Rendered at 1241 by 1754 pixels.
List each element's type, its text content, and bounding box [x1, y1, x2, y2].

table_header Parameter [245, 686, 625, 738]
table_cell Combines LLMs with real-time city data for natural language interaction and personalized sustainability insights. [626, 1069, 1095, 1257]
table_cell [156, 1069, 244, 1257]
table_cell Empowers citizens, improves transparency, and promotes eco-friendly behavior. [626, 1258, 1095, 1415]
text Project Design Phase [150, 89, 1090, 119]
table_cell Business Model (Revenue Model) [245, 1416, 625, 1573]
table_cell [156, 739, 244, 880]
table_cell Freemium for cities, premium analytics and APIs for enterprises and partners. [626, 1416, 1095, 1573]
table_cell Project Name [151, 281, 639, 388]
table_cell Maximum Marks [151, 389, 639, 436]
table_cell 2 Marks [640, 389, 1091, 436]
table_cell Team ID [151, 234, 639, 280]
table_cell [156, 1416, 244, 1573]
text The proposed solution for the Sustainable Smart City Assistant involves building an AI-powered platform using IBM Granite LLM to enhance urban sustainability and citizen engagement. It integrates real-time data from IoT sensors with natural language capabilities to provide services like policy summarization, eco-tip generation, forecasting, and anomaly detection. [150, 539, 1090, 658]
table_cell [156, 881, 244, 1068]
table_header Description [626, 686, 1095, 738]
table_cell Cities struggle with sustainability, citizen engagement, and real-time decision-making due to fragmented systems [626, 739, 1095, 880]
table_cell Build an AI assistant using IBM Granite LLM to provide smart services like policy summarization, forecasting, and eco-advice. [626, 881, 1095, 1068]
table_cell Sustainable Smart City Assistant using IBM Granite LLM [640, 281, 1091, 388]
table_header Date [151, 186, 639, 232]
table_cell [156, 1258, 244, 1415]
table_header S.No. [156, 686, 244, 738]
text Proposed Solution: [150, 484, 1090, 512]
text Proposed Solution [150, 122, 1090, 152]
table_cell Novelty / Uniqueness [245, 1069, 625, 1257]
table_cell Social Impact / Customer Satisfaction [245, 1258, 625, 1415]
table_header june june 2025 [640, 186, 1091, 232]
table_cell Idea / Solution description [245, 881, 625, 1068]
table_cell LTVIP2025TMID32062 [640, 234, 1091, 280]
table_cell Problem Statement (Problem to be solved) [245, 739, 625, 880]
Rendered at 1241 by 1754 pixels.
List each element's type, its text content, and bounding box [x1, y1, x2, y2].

++++++

• TASK ITEM: In the listing above, find each line with the word "Sustainable" and copy it out.

• RESULT FOR THIS EXERCISE:
text The proposed solution for the Sustainable Smart City Assistant involves building an AI-powered platform using IBM Granite LLM to enhance urban sustainability and citizen engagement. It integrates real-time data from IoT sensors with natural language capabilities to provide services like policy summarization, eco-tip generation, forecasting, and anomaly detection. [150, 539, 1090, 658]
table_cell Sustainable Smart City Assistant using IBM Granite LLM [640, 281, 1091, 388]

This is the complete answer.